Susana Fortes. Foto: Benito Pajares

Planeta. Barcelona, 2011. 285 páginas, 20 euros



Como tantos otros novelistas actuales, Susana Fortes (Pontevedra, 1969) se ha decidido a escribir una novela de misterio, con crímenes, policías y el casi inevitable periodista-investigador que, procedente del cine norteamericano, se ha instalado entre nosotros en el territorio de la ficción. El efecto de estos modelos, y también de algunos dechados literarios como El nombre de la rosa y sus múltiples derivaciones en torno a códices antiguos y libros secretos, ha sido devastador. Aquí, una estudiante gallega llamada Patricia Pálmer, aparece asesinada en el interior de la catedral de Santiago. Si el apellido resulta insólito, bastará recordar a la estudiante Laura Palmer, cuya misteriosa muerte era el eje de la serie televisiva Twin Peaks, creada en 1990 por David Lynch. Y si el nombre de pila de ambos personajes no coincide, puede añadirse que la joven periodista que en la novela colabora decisivamente para esclarecer los hechos se llama Laura Márquez. Hay también un asunto oscuro a propósito de un manuscrito de Prisciliano y de la secta de los priscialianistas. Y, para proporcionar la debida actualidad a la historia, la cuestión se complica con el problema de los vertidos tóxicos provocados por una poderosa empresa y de las estratagemas para ocultarlos.



Todo esto revela el designio comercial que ha presidido la composición de esta novela de entretenimiento sin demasiadas aspiraciones. Nada hay de malo en ello, y no puede extrañar que la intriga sorprenda poco ni que los personajes se ajusten a ciertos arquetipos reconocibles y reiterados del género. Sí se echa de menos, ya en el terreno del estilo narrativo, un lenguaje más elaborado, menos obediente a lugares comunes y expresiones triviales e inertes que se adivinan antes de aparecer: "en la profesión era todo un referente" (p. 22); "llamaba poderosamente su atención […] El tono áspero y vagamente acusatorio [...] parecía encerrar una amenaza en toda regla" (p. 27); "el circo mediático" (p. 33); "movió los hombros […] sin articular palabra" (p. 34); "se agarró a aquel asunto como a un clavo ardiendo. Cuando la procesión va por dentro [...] para salir del atolladero" (p. 47); "su mensaje caló tan hondo…" (p. 53); "las indagaciones [...] habían sido bastante ilustrativas de por dónde podían ir los tiros" (p. 158); "le había dado al periodista unas cuantas ideas de por dónde podían ir los tiros" (p. 162).

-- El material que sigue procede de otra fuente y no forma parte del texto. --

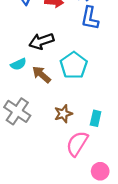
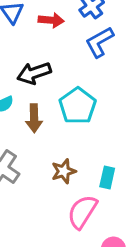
blue L-shape: (90, 18) -> (99, 42), turned 50
brown arrow: (41, 75) -> (34, 118), turned -132

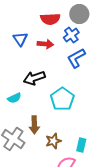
brown arrow: (34, 118) -> (34, 125), moved

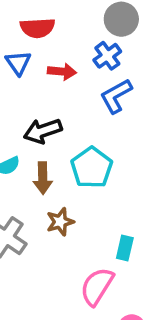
red semicircle: (50, 19) -> (37, 28), moved
brown arrow: (34, 125) -> (43, 178), moved
brown star: (53, 141) -> (60, 222), moved

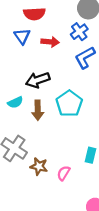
brown star: (60, 222) -> (39, 166), moved, turned 30
pink semicircle: (97, 286) -> (64, 173), moved, size x0.6

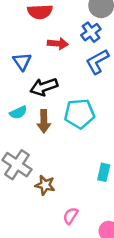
blue triangle: (22, 36) -> (22, 61), moved
cyan pentagon: (69, 104) -> (79, 114), turned 30
pink semicircle: (64, 173) -> (71, 216), moved

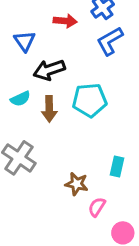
brown star: (45, 185) -> (77, 184), moved
pink semicircle: (71, 216) -> (97, 207), moved

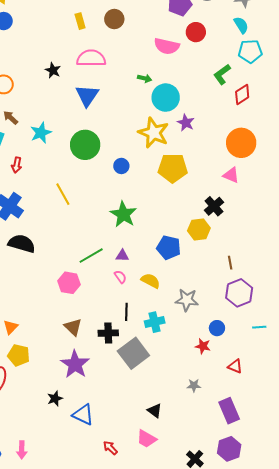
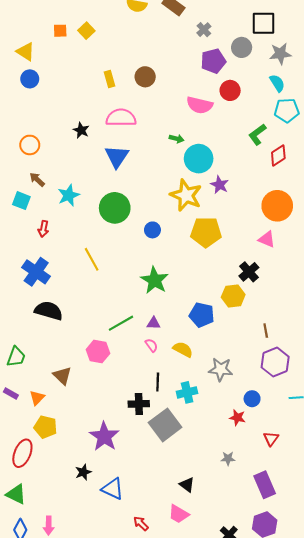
brown triangle: (73, 327) -> (62, 376), moved
red triangle: (235, 366) -> (271, 439), turned 42

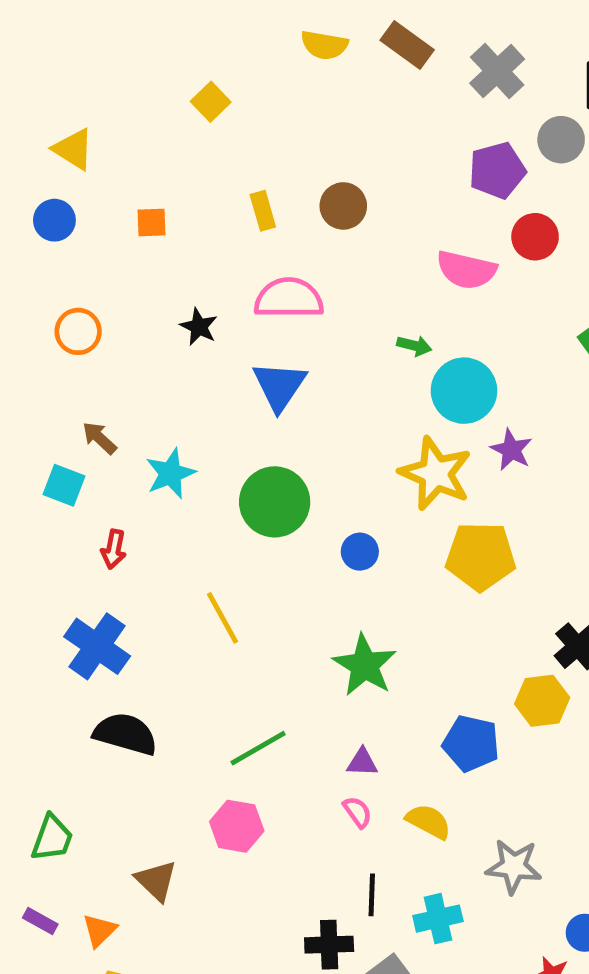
gray cross: (204, 30) -> (497, 71), moved, size x1.6
orange square: (60, 31) -> (152, 223), moved
blue circle: (30, 79) -> (54, 220), moved
orange circle: (30, 145) -> (78, 331), moved
green line: (121, 323) -> (258, 748), moved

Hay, en efecto, demasiados tópicos expresivos que empobrecen el texto y anulan en parte las acertadas y precisas notas ambientales que recrean lugares de Santiago y de algunos parajes cercanos, donde residen las páginas mejores de la narración. Como afirmaba Valéry, escribir consiste en rehusar, en apartar los vocablos y giros que con mayor facilidad acuden a la pluma por ser los más fáciles, manidos y previsibles. En La huella del hereje falta esa pugna con el lenguaje que debe presidir la tarea de todo escritor, y no porque la autora carezca de facultades, sino porque tal vez ha pensado que ese idioma plano y sin sorpresas era el más adecuado a una novela de estas características.



Pero, como suele ocurrir, esta relajación de la necesaria vigilancia idiomática deja un resquicio para que se filtren algunos descuidos de otra índole: el falso femenino de "las miles de despedidas" (p. 46) o "las miles de detenciones" (p. 261), el uso de "presilla" (p. 165) por "pestillo", la afirmación según la cual el comisario, con un bolígrafo en la mano, "jugaba a encenderlo y apagarlo con cierta desazón" (p. 126), o la anotación de que el tren llega "en medio de una vaharada densa, profundamente ferroviaria" (p. 281), cuando lo ferroviario es lo que procede de las vías férreas, y el vaho de la locomotora no tiene en ellas su origen. Susana Fortes ha escrito -y bien en muchos momentos-, pero no ha rehusado lo suficiente.